The water glowed under the waxing moon. I stared out over it, numb and half-crazy, like I was on some kind of drug.
“You know what?” I said to the younger of the officers. “The whole bayou reminds me of a woman, her head thrown back in laughter. That dark water snakes against the land in uneven, almost surreal ways. Kinda like the people of the bayou. No distinguishable boundaries, uniform flood paths or predictable tides. It just slinks itself forward and back, depending on the day or mood. You ever notice?”
“You right, Nick, this one is crazy.”
I didn’t care, I just kept on talking. “I always loved the subtle ease of stubborn, languid waters. Until tonight when I wanted to set it all on fire.”
“That kind of talk ain’t gonna help you none, ma’am.”
“Or maybe it’s more like Medusa,” I mumbled, closing my eyes so I could see Serafina, the first witch. She was everywhere, like a map of the bayou. Her long curly hair was drawn with the bayou waters, tendrils curling around in spirals, leading to smaller wisps of streams and broad, thick, swampy pools. Her face reflected in Saint Sabine Isle. The sand, toasted golden by the sun, was open, ready for the adventures lurking out in the Gulf. Jade stones for her eyes and the teahouse a glowing refuge for her thoughts and dreams. And then it hit me. She has him. Millie took my boy.

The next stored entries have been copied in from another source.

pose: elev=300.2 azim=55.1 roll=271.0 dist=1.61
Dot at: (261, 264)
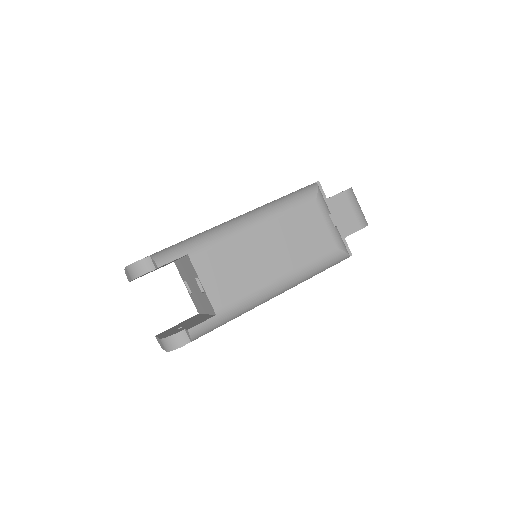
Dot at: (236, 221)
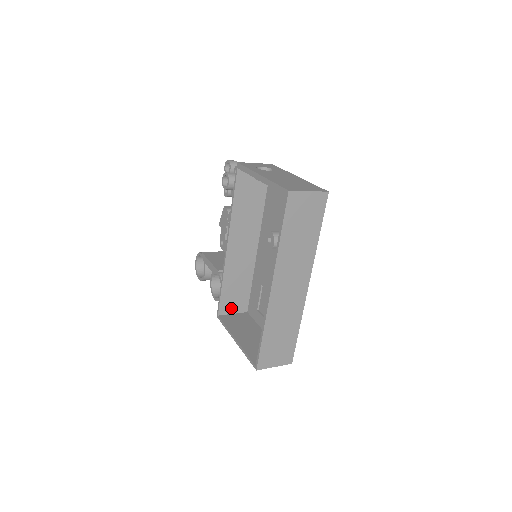
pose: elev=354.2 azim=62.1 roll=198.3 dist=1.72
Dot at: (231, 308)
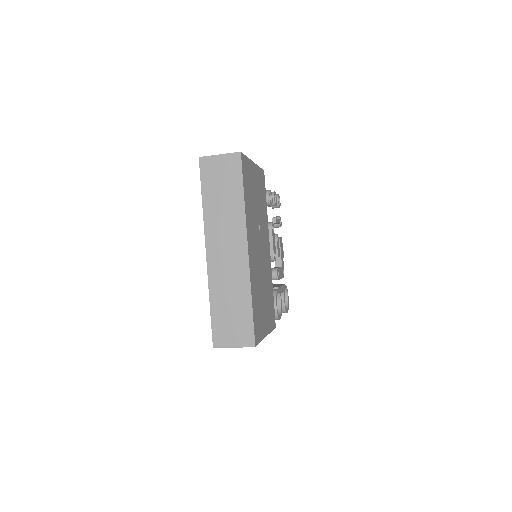
Dot at: occluded
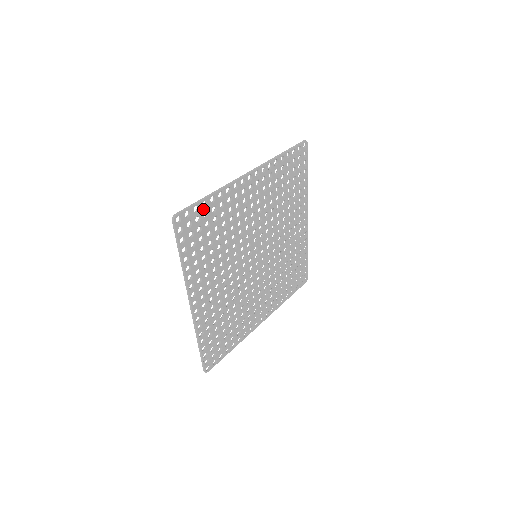
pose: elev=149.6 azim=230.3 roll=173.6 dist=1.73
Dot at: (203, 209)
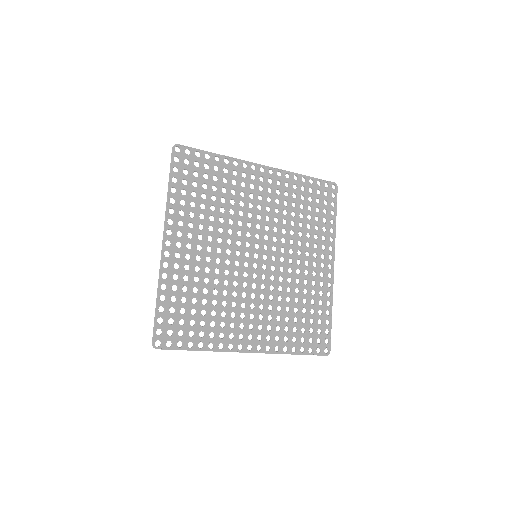
Dot at: (205, 160)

“Give him back to me, you good for nothing half-assed witch,” I yelled.
“That’ll be enough of that, Ms. Sorrow,” said one of the officers. I made a mental note to find out who he was so I could make sure his first child was born with six fingers.
17
Shall We Gather at the Voodoo
Sippie
While police searched the bayou, further spreading the news that Frances was in jail, everyone gathered at the Voodoo. Sippie couldn’t believe the joint could hold all the people pouring in. Friends and family and strangers, too. Pete was helping Junie in the kitchen, food was coming out on big trays. It was like a party, only it wasn’t a party at all.